Au rythme des saisons

L'été : alpage et fenaison

Chaque année vers la mi-juin, les troupeaux quittent les vallées pour se diriger vers les sommets. Ils se nourrissent à chaque étape d’une herbe verte et fleurie. La montée dans les alpages, appelée « l’emmontagnée » est un moment fort qui demande une vraie organisation : assurer la traite du matin en vallée, le transport du matériel et le déplacement des troupeaux vers l'alpage pour pouvoir traire à nouveau l'après-midi et assurer la transformation directement au chalet ou acheminer le lait au point de collecte. 

Durant la période dite des « 100 jours » de juin à octobre, nos 17 000 vaches montagnardes pâturent entre 1 500 à 2 500 m d’altitude des prairies naturelles avec une flore très variée, idéale pour leur alimentation, et donc la qualité de leur lait. 

Très souvent, cette période estivale se vit en famille. Les enfants sont ravis de passer l’été avec leurs parents dans le chalet d’alpage. 

Le réveil sonne très tôt, entre 3 h et 5 h, pour la 1ère traite qui prend près de 2 heures pour un troupeau de 100 à 150 vaches. Ensuite, les tâches s’enchaînent : ils préparent et déplacent les parcs pour assurer une belle pâture et veiller à l’entretien des alpages, ils nettoient la machine à traire, ils entretiennent les accès à l’alpage, le matériel et la pelouse alpine (hersage, débroussaillage...).

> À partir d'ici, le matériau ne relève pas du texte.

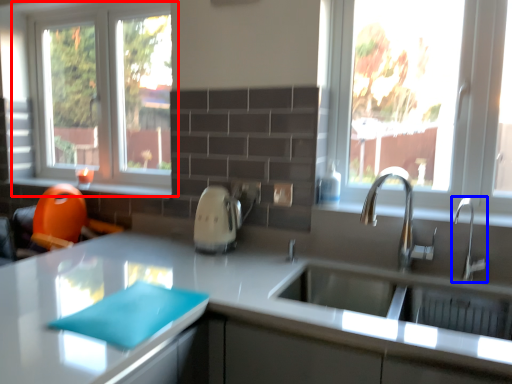
Question: Which point is closer to the camera, window (highlighted by a red box) or tap (highlighted by a blue box)?

Choices:
 (A) window
 (B) tap

Answer: (B)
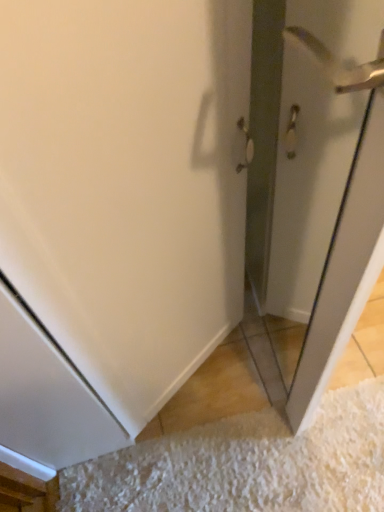
The image size is (384, 512). What do you see at coordinates (314, 179) in the screenshot?
I see `clear glass screen door at right` at bounding box center [314, 179].

Where is `polished silver door handle at upper right`? The width and height of the screenshot is (384, 512). polished silver door handle at upper right is located at coordinates (340, 64).

Is clear glass screen door at right surrounded by white textured doormat at lower right?

No.

Is white textured doormat at lower right positioned far away from clear glass screen door at right?

Actually, white textured doormat at lower right and clear glass screen door at right are a little close together.

Is white textured doormat at lower right oriented towards clear glass screen door at right?

No, white textured doormat at lower right is not aimed at clear glass screen door at right.

Which object is positioned more to the left, polished silver door handle at upper right or white textured doormat at lower right?

From the viewer's perspective, white textured doormat at lower right appears more on the left side.

Can you tell me how much polished silver door handle at upper right and white textured doormat at lower right differ in facing direction?

polished silver door handle at upper right and white textured doormat at lower right are facing 1.76 degrees away from each other.

From a real-world perspective, is polished silver door handle at upper right positioned under white textured doormat at lower right based on gravity?

No, from a real-world perspective, polished silver door handle at upper right is not under white textured doormat at lower right.

Would you consider clear glass screen door at right to be distant from polished silver door handle at upper right?

No, clear glass screen door at right is in close proximity to polished silver door handle at upper right.

Considering the sizes of objects clear glass screen door at right and polished silver door handle at upper right in the image provided, who is taller, clear glass screen door at right or polished silver door handle at upper right?

Standing taller between the two is clear glass screen door at right.

Is clear glass screen door at right positioned beyond the bounds of polished silver door handle at upper right?

clear glass screen door at right lies outside polished silver door handle at upper right's area.

Looking at their sizes, would you say clear glass screen door at right is wider or thinner than polished silver door handle at upper right?

Clearly, clear glass screen door at right has less width compared to polished silver door handle at upper right.

Considering the sizes of objects polished silver door handle at upper right and clear glass screen door at right in the image provided, who is bigger, polished silver door handle at upper right or clear glass screen door at right?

En général, ils déplacent la machine à traire tous les 3 jours. Et en milieu d’après-midi, démarre la 2ème traite. 

Cette organisation type peut être perturbée par la météo (chutes de neige, gros orages), les pannes matérielles...mais généralement ils essayent de préserver le moment de la sieste après le déjeuner. Pensez-y si vous souhaitez rencontrer un producteur en alpages… 

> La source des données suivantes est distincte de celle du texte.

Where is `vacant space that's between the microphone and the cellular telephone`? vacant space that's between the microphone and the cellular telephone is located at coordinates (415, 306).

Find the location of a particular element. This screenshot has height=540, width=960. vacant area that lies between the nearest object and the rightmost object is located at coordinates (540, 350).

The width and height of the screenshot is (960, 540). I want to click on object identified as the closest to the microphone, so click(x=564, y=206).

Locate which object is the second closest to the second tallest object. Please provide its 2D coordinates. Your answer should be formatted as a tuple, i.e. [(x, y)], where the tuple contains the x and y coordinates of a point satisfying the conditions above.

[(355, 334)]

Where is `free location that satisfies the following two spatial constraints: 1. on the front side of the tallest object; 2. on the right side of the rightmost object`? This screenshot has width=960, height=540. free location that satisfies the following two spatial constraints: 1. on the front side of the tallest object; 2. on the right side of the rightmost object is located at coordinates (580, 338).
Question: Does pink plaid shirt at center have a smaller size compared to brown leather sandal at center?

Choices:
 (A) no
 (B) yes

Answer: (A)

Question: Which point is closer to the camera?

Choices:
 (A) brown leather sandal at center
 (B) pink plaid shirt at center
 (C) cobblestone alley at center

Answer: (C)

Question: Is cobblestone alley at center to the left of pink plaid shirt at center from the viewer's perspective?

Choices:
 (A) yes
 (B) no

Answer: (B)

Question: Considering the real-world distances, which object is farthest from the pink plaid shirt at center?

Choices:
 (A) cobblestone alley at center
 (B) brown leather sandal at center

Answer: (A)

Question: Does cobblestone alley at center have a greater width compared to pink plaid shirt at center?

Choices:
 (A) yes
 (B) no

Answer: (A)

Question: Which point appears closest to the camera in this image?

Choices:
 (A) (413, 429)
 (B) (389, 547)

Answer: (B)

En vallée, c’est la récolte de foin

Dans les prairies libérées des troupeaux, les producteurs s’occupent de ramasser le foin pour nourrir les vaches pendant l’hiver. Les travaux de fenaison sont compliqués, ils prennent 3 fois plus de temps qu’en plaine : la pente ne permet pas une mécanisation totale, le climat rend difficile le séchage naturel de l’herbe (forte rosée le matin, orage tôt l’après-midi). Du matériel adapté (moto-faucheuse, auto-chargeuse et séchage en grange) est nécessaire et il n’est pas rare que la récolte du foin s’étale sur plus de 2 mois.

L'hiver : entre étable et stations de ski

Avant l’arrivée de l’automne, les troupeaux redescendent tranquillement dans les vallées, c’est la « démontagnée ». Les vaches vont rester pâturer à proximité des étables jusqu’aux premiers froids et chutes de neige.

Les éleveurs retardent toujours au maximum la rentrée à l’étable car les vaches y restent tout l’hiver et le plus souvent jusqu’à fin avril.

L’hiver, les éleveurs ne chôment pas. Sports d’hiver et filière Beaufort sont depuis longtemps intimement liés. Dès la création des premières stations de ski, les éleveurs ont commencé à y travailler comme pisteurs, perchmans, moniteurs de ski… Aujourd’hui, c’est près d’un producteur sur deux qui l’hiver a une double activité. Le développement du tourisme dans notre région a fortement contribué au maintien de l’agriculture de montagne.

Après la traite du matin, les soins apportés et la distribution du foin à leurs troupeaux, ils filent vers les stations de ski et vers 17 h retour à l’étable pour la seconde traite.